- _Exercise aim_
Produce as output only the lines below starting at the line with "community-based intervention, research, and" and continuing through the line with "a regular cleaning", each one exactly as written.

- _Records from a data collection_
┄┄┄┄┄┄┄┄┄┄

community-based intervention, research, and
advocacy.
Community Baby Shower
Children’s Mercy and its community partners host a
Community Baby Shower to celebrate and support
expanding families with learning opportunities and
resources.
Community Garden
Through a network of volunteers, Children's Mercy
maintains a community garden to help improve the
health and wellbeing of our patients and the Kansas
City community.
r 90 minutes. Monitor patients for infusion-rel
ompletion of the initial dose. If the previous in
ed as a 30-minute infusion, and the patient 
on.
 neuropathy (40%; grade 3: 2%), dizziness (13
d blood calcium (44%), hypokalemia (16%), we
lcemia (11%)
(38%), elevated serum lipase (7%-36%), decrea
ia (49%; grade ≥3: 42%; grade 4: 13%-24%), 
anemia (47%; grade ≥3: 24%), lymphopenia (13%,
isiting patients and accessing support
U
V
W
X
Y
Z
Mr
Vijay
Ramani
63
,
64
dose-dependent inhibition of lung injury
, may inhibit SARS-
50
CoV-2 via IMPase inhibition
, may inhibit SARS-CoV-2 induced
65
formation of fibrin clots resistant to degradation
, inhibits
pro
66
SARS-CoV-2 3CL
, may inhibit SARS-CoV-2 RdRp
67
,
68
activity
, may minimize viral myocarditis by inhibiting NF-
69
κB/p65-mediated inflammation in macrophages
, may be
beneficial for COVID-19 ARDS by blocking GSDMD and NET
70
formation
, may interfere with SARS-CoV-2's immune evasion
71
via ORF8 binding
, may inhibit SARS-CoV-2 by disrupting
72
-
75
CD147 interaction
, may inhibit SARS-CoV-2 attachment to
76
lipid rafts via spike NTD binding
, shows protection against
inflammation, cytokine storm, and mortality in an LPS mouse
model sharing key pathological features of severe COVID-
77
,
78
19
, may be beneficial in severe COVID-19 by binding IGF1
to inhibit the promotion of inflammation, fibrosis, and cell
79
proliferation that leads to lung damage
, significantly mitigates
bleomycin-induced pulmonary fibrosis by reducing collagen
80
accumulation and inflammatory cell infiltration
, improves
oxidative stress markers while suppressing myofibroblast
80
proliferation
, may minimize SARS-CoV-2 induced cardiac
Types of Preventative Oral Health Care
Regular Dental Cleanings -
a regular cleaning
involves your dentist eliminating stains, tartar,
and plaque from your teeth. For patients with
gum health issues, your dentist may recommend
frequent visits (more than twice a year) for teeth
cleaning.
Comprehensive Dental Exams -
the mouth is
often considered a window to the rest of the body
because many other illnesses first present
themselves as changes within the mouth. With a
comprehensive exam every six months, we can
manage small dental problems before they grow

┄┄┄┄┄┄┄┄┄┄

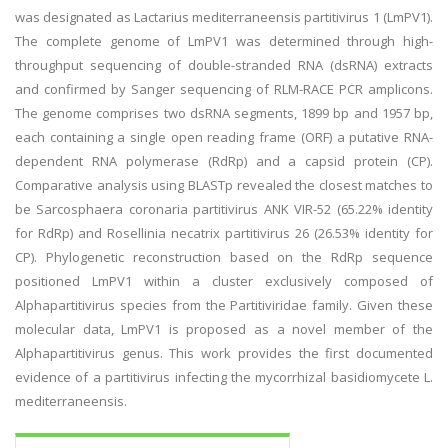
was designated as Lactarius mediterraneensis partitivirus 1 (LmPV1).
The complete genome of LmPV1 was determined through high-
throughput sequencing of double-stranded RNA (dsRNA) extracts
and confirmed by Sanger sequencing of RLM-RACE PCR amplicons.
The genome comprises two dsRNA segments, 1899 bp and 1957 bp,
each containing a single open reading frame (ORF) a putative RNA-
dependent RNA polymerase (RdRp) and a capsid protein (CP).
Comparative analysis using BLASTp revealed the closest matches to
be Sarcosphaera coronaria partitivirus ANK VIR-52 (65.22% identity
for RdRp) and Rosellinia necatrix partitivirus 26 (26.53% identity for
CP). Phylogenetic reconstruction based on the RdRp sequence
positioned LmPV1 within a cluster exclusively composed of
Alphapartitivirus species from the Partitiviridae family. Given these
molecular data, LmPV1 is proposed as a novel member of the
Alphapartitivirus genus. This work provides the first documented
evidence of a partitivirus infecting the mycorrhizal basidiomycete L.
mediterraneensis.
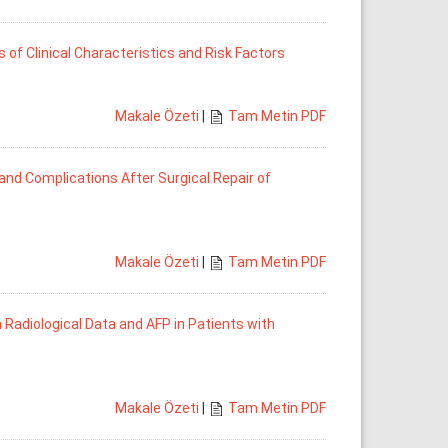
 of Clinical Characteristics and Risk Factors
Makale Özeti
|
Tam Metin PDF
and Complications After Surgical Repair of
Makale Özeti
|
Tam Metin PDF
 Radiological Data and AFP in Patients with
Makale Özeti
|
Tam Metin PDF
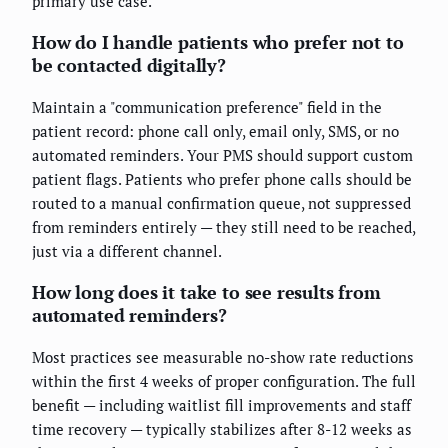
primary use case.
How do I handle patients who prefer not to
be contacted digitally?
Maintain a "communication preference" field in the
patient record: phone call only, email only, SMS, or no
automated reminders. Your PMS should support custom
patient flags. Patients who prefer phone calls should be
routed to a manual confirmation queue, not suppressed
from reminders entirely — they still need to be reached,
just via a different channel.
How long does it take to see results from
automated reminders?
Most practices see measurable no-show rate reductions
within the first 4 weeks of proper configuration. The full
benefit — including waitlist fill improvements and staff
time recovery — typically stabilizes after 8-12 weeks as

┄┄┄┄┄┄┄┄┄┄

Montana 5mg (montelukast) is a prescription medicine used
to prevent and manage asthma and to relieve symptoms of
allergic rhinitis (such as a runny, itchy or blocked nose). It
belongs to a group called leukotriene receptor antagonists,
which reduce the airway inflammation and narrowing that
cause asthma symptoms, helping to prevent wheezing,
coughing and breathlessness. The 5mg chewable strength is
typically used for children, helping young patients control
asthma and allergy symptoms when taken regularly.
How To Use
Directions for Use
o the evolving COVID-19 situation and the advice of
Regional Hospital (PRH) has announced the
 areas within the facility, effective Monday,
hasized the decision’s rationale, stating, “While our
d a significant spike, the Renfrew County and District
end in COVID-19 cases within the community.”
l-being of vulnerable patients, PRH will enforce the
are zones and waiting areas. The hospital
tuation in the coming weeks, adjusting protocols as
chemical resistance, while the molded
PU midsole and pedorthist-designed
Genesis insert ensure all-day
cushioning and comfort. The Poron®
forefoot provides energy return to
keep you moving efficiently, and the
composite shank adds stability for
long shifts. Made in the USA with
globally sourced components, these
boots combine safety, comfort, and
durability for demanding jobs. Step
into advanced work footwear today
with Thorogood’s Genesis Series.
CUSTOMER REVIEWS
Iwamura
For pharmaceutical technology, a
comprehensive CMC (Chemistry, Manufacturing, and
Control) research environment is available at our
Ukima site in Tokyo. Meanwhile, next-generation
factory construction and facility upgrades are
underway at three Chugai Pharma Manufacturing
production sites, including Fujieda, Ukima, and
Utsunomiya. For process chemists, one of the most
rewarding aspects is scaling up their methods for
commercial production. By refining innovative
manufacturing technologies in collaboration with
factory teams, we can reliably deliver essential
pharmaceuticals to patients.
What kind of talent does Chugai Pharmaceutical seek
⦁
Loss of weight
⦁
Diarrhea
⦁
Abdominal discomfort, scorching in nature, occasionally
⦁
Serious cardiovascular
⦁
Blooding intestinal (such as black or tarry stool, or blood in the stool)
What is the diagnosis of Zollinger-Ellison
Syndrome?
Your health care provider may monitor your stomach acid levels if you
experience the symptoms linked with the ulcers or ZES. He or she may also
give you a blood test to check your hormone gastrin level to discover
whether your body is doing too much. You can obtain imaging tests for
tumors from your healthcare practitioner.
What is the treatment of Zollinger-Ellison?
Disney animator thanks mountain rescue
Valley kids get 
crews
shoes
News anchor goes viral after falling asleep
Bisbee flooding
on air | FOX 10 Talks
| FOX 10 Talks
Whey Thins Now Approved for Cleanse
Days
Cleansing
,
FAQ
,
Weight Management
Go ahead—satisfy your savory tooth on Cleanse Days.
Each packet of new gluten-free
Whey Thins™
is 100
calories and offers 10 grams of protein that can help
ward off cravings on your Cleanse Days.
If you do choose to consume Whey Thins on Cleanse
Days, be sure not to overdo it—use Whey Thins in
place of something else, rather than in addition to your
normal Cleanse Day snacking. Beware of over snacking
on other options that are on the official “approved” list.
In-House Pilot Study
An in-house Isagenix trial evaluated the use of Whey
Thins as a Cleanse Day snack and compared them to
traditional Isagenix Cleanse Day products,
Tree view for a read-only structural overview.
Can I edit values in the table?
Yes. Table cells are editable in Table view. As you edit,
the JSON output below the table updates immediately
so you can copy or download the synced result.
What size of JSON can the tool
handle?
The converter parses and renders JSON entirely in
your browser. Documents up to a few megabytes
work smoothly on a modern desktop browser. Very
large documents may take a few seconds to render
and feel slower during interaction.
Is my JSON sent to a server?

┄┄┄┄┄┄┄┄┄┄

- _Answer below_
community-based intervention, research, and
advocacy.
Community Baby Shower
Children’s Mercy and its community partners host a
Community Baby Shower to celebrate and support
expanding families with learning opportunities and
resources.
Community Garden
Through a network of volunteers, Children's Mercy
maintains a community garden to help improve the
health and wellbeing of our patients and the Kansas
City community.
r 90 minutes. Monitor patients for infusion-rel
ompletion of the initial dose. If the previous in
ed as a 30-minute infusion, and the patient 
on.
 neuropathy (40%; grade 3: 2%), dizziness (13
d blood calcium (44%), hypokalemia (16%), we
lcemia (11%)
(38%), elevated serum lipase (7%-36%), decrea
ia (49%; grade ≥3: 42%; grade 4: 13%-24%), 
anemia (47%; grade ≥3: 24%), lymphopenia (13%,
isiting patients and accessing support
U
V
W
X
Y
Z
Mr
Vijay
Ramani
63
,
64
dose-dependent inhibition of lung injury
, may inhibit SARS-
50
CoV-2 via IMPase inhibition
, may inhibit SARS-CoV-2 induced
65
formation of fibrin clots resistant to degradation
, inhibits
pro
66
SARS-CoV-2 3CL
, may inhibit SARS-CoV-2 RdRp
67
,
68
activity
, may minimize viral myocarditis by inhibiting NF-
69
κB/p65-mediated inflammation in macrophages
, may be
beneficial for COVID-19 ARDS by blocking GSDMD and NET
70
formation
, may interfere with SARS-CoV-2's immune evasion
71
via ORF8 binding
, may inhibit SARS-CoV-2 by disrupting
72
-
75
CD147 interaction
, may inhibit SARS-CoV-2 attachment to
76
lipid rafts via spike NTD binding
, shows protection against
inflammation, cytokine storm, and mortality in an LPS mouse
model sharing key pathological features of severe COVID-
77
,
78
19
, may be beneficial in severe COVID-19 by binding IGF1
to inhibit the promotion of inflammation, fibrosis, and cell
79
proliferation that leads to lung damage
, significantly mitigates
bleomycin-induced pulmonary fibrosis by reducing collagen
80
accumulation and inflammatory cell infiltration
, improves
oxidative stress markers while suppressing myofibroblast
80
proliferation
, may minimize SARS-CoV-2 induced cardiac
Types of Preventative Oral Health Care
Regular Dental Cleanings -
a regular cleaning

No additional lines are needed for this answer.